Thursday, August 21, 2008

Liberalising Da Kapital Markit

Tim Worstall, often likes to talk about us lefties just don't get da markit, but for all this arrogance this post about liberalising capital market flows is somewhat lacking, he quotes a paper mentioned on Cafe Hayek about how liberalisation of capital markets brings foreign investment and encourages economic growth. Curious, because it's the complete opposite of what I've read about it.

Foreign investment in markets tends to follow a herd behavior moving in when prospects are good and creating a bubble then moving out with equal alacrity in a downturn exacerbating worsening the downturn. For a developing nation that could do with a steady flow of capital this kind of behavoir is deeply harmful. This was demonstrated very clearly in 1997 in the Asian crises. The stock markets of developing nations are especially vunerable to this because of their small size relative to those in the developed world, the largest, in India is 1/30th of the size of the US stockmarket.

The main effect of capital market liberalisation is to cause volatile money flows in and out of a country to no real good effect. There are policies to encourage growth in developing nations, and they do involve opening up the economy to the rest of the world, but this one should be way down the list of priorities.


Tim Worstall said...

"to no real good effect."

Erm, real wages rise? Just what we would expect from adding more capital to labour, you know, rising productivity? This is "no good effect"?

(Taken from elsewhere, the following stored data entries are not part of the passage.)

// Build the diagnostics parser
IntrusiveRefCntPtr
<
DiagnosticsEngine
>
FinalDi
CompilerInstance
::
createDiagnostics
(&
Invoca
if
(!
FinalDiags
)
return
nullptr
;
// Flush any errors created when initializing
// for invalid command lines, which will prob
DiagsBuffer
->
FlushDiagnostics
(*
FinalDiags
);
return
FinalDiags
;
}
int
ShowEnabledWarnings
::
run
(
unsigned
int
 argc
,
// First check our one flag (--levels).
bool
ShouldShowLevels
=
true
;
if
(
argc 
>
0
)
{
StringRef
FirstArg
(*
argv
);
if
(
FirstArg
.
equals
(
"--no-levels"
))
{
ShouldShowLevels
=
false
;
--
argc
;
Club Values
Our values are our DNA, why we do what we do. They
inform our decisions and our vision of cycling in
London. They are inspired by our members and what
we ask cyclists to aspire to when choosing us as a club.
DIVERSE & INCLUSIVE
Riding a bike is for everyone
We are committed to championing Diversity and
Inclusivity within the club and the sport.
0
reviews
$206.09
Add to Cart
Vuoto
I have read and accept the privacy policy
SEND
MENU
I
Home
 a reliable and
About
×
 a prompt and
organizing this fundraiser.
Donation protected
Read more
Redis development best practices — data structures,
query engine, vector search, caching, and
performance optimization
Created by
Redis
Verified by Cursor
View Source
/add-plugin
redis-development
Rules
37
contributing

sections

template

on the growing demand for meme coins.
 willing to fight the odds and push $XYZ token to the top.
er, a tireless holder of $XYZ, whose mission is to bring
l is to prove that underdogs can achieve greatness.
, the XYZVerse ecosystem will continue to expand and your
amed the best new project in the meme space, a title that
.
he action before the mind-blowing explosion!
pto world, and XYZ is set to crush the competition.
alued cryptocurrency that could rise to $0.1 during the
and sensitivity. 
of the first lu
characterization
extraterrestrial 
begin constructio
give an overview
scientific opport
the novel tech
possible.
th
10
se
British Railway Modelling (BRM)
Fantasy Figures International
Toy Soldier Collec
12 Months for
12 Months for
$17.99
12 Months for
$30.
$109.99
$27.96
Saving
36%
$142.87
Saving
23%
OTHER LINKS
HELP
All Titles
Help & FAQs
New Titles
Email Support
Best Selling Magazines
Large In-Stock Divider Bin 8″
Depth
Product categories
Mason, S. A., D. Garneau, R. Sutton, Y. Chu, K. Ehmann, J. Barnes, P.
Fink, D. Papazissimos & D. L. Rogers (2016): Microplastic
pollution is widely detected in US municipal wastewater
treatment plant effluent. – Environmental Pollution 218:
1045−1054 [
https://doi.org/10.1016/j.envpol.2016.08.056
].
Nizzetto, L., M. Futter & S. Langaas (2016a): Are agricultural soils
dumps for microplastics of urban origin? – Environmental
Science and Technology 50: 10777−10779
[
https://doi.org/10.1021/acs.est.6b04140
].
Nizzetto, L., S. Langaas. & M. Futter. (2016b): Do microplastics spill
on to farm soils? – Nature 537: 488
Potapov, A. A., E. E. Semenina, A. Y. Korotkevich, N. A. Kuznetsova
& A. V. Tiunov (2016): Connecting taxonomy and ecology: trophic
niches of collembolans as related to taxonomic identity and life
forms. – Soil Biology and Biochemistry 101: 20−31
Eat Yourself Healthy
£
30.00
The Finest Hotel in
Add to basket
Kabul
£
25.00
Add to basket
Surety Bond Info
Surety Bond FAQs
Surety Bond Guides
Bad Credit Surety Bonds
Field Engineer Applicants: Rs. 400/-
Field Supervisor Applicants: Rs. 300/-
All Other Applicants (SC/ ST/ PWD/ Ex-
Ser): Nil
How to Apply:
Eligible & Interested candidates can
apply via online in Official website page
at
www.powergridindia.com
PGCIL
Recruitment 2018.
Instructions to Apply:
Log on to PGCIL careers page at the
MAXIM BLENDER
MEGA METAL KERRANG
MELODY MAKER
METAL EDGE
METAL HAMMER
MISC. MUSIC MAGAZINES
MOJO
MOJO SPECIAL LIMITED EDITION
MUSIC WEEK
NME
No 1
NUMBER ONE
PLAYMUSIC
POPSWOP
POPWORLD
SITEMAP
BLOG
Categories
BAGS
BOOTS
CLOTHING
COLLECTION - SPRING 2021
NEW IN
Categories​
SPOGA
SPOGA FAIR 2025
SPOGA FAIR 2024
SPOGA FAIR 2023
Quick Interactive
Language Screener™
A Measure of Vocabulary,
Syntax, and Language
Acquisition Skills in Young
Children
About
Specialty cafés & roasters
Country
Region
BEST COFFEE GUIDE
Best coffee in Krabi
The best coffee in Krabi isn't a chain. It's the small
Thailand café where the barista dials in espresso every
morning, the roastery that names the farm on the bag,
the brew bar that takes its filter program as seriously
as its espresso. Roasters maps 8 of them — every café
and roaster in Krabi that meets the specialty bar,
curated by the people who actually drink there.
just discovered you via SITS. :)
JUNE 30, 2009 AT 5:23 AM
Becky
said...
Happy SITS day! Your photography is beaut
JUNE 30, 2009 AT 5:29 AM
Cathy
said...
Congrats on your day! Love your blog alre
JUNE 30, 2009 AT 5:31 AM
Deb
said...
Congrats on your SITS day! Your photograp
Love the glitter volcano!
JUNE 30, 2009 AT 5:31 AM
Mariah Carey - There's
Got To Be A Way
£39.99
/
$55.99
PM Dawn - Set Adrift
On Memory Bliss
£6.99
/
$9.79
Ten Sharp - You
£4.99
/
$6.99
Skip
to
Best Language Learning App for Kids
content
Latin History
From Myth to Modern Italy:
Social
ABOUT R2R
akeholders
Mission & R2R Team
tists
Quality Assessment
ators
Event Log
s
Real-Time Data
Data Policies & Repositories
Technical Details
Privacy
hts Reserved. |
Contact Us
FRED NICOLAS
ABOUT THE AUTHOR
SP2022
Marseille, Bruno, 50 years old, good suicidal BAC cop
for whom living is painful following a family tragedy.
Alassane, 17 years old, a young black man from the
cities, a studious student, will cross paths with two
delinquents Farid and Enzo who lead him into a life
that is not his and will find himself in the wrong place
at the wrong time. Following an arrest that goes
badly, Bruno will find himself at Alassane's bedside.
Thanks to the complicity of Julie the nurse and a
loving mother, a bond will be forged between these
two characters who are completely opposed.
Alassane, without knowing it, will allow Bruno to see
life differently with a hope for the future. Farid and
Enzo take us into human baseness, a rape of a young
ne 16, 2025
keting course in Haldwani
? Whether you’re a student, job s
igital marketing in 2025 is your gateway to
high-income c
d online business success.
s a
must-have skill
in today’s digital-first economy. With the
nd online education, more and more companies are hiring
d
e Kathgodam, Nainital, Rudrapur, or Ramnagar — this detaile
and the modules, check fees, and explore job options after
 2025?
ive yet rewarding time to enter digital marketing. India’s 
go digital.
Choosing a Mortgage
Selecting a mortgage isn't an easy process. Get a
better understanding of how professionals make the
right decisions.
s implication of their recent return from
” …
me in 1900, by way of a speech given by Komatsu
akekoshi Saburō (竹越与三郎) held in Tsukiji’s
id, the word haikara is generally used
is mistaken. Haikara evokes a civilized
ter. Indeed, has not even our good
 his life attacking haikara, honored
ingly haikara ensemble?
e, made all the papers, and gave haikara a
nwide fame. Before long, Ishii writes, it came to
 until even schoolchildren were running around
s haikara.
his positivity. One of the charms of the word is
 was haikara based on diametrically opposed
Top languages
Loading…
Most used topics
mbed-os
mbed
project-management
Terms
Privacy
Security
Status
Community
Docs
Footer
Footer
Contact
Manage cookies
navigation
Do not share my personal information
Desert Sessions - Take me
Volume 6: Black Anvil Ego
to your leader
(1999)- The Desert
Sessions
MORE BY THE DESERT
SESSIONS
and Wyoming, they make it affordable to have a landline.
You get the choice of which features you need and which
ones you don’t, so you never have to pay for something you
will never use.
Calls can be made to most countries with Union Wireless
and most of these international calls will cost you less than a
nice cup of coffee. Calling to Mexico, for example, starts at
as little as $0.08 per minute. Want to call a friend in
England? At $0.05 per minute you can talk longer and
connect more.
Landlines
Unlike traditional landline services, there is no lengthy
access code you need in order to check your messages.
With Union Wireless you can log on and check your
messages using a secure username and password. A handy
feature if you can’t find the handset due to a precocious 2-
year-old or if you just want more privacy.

Isn't this what we actually are aiming for?

That flood of capital into China over the past couple of decades has led to manufacturing wages there rising by 14%, year on year. They're four times higher than they were only 12 years ago.

This is "no good effect"?

Andreas Paterson said...

Tim, I've been away for the weekend, so please excuse the delay.

I would agree that a real wages rise is a good thing, what I'm not so sure about is whether this can be entirely be attributed to liberalising capital markets.

I'm no expert on the matter, but I believe that China's markets are still pretty restricted although less so than in the past. Foreign investment has been allowed but in a tightly controlled.

China's growth is undoubtedly a good thing, but I think it's success is due to a very carefully chosen set of policies with a gradual opening up of the economy. I'm not sure that "Liberalise your markets and wealth will be yours" is a conclusion that can be drawn from the example of China.